Qué come todos los días
La alimentación de Carla es sencilla y prácticamente no cambió con el paso de los años.
Cada mañana se despierta entre las 7:30 y las 8:00 y desayuna una taza de café acompañada por galletas.
Generalmente no almuerza y concentra la comida principal durante la cena, donde suele elegir opciones como:
- Pollo con verduras.
- Pescado.
- Comidas caseras sencillas.
De vez en cuando también disfruta de un postre. Según contó, su hijo Thomas suele sorprenderla con un helado de café, uno de sus favoritos.
Mantenerse activa, dentro de sus posibilidades
Aunque actualmente necesita la ayuda de un cuidador y de su hijo para algunas actividades cotidianas, Carla procura mantenerse en movimiento.
Cuando el clima lo permite y su estado físico acompaña, sale a caminar por el barrio donde ha vivido prácticamente toda su vida.
Más de 90 años en el mismo barrio de Milán
Carla reside en Via San Marco desde 1927. Durante la entrevista recordó que, cuando era niña, la calle era muy diferente de la actual e incluso tenía un canal que pasaba frente a su casa.

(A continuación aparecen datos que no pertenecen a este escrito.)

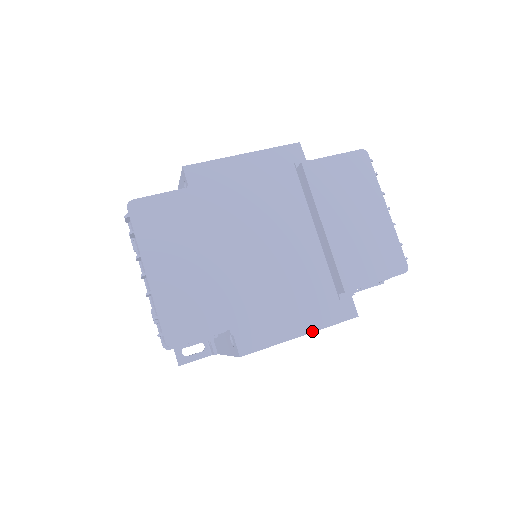
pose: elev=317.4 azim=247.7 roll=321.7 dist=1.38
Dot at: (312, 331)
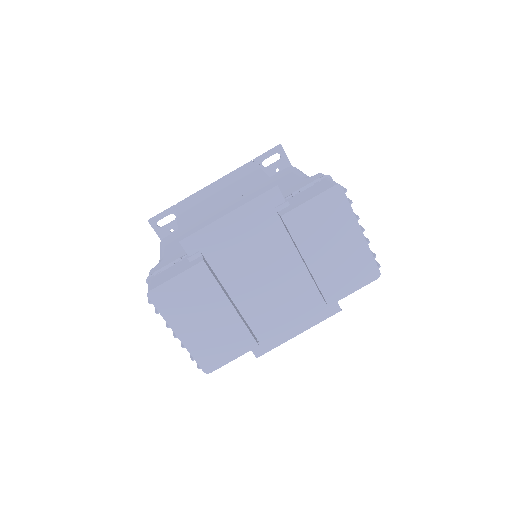
Dot at: (306, 329)
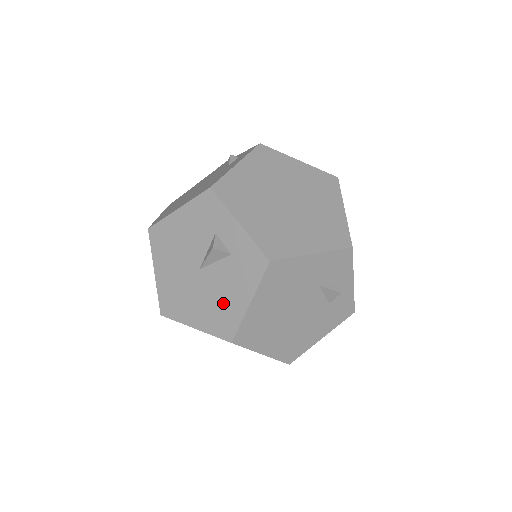
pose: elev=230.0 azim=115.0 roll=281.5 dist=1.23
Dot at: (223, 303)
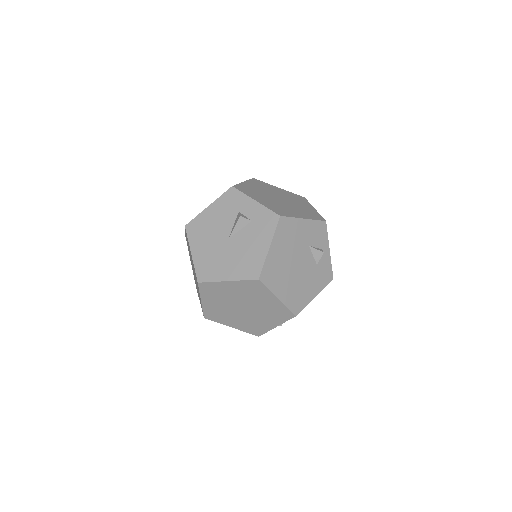
Dot at: (249, 254)
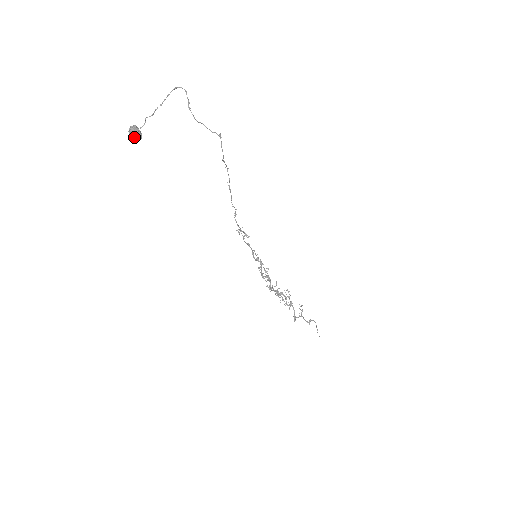
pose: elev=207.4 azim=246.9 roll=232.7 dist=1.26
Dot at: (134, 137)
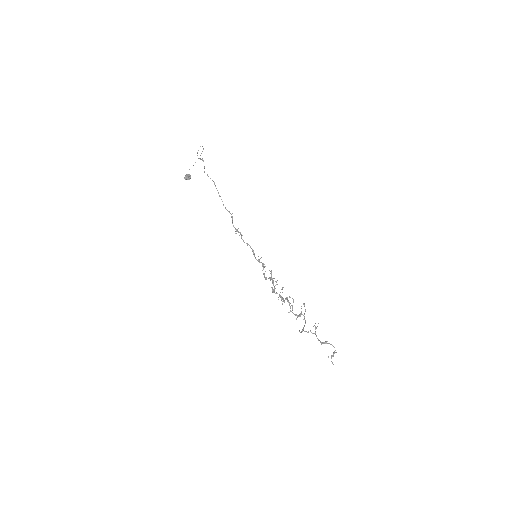
Dot at: (185, 179)
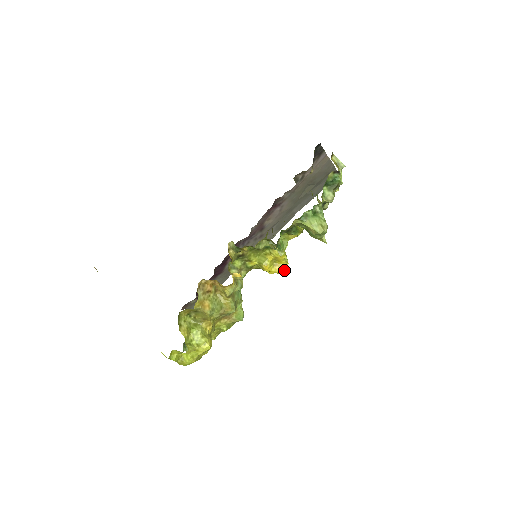
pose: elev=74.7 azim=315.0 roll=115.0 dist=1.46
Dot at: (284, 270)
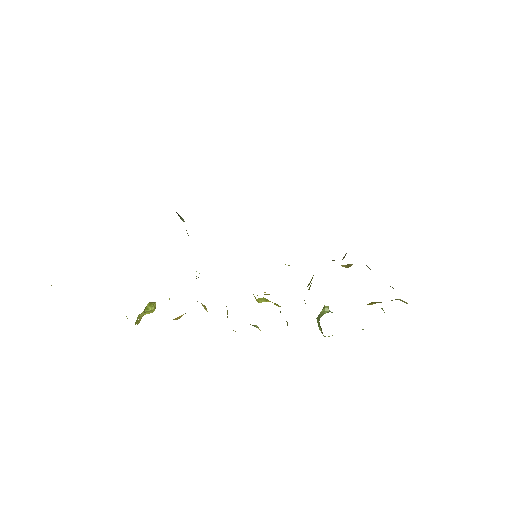
Dot at: occluded
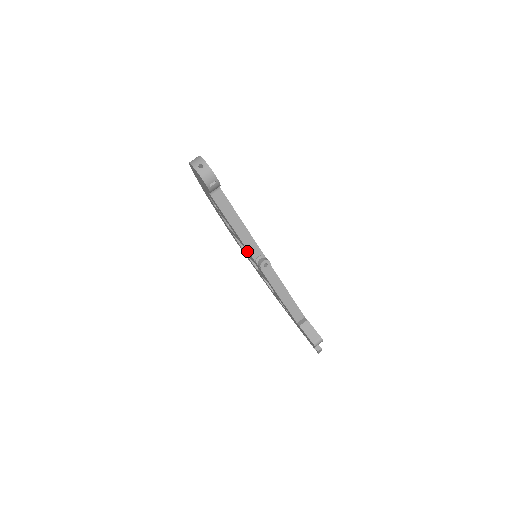
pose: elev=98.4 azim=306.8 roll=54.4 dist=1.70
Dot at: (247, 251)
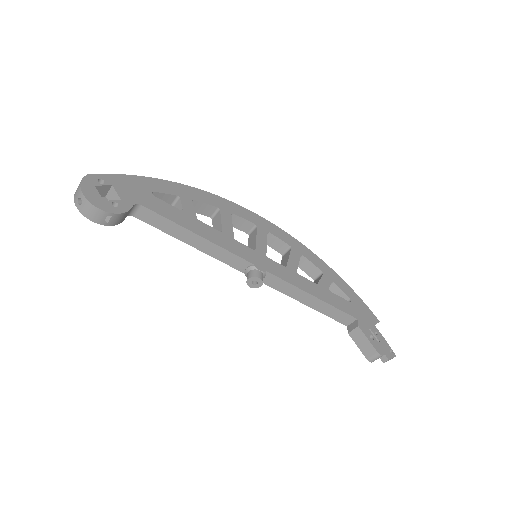
Dot at: occluded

Creció en el almacén administrado por su padre, Luigi Villa, un lugar frecuentado por periodistas, artistas e intelectuales italianos.
Entre los clientes habituales recordó al reconocido escritor Indro Montanelli.

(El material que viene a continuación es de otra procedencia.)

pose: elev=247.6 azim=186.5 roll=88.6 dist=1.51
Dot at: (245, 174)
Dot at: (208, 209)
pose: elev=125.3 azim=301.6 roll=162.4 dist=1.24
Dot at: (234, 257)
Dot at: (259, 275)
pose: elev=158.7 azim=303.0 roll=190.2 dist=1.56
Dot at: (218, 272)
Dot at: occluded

Más adelante, sus hermanos abrieron un bar en el mismo barrio, llamado El Tombon, un nombre elegido por la propia Carla.
La decisión de criar sola a su hijo
Uno de los momentos más importantes de su vida fue convertirse en madre y tomar la decisión de criar sola a su hijo Thomas, algo poco habitual para la época.

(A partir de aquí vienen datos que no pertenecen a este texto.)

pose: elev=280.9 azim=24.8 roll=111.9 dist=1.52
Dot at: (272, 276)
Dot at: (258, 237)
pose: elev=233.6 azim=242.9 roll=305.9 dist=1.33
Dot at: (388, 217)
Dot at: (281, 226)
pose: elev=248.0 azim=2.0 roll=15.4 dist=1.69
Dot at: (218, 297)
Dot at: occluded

Según relató, su familia la apoyó desde el primer momento y su hermana colaboró activamente en la crianza del niño.
Al recordar aquellos años resumió esa etapa con una frase que refleja su manera de enfrentar las dificultades:
"Vivimos con tan poco que nunca me pregunté si se podía o no hacer algo".
Trabajó hasta los 78 años
La vida laboral de Carla también fue extensa.
Primero abrió una tienda de antigüedades y luego continuó trabajando en distintos comercios hasta los 78 años, cuando aceptó reemplazar temporalmente a una empleada embarazada en una tienda de vestidos de novia.
Siempre sintió una gran pasión por la moda y acostumbraba diseñar su propia ropa, considerando la elegancia como una parte importante de su personalidad.
El secreto de su longevidad
Cuando le preguntan cómo logró llegar a los 101 años, Carla evita atribuirlo a una dieta milagrosa o a una rutina específica.
Para ella, nunca existió una fórmula especial. Simplemente vivió de acuerdo con sus propias decisiones, mantuvo hábitos estables y enfrentó las distintas etapas de la vida sin dejar de hacer aquello que consideraba importante.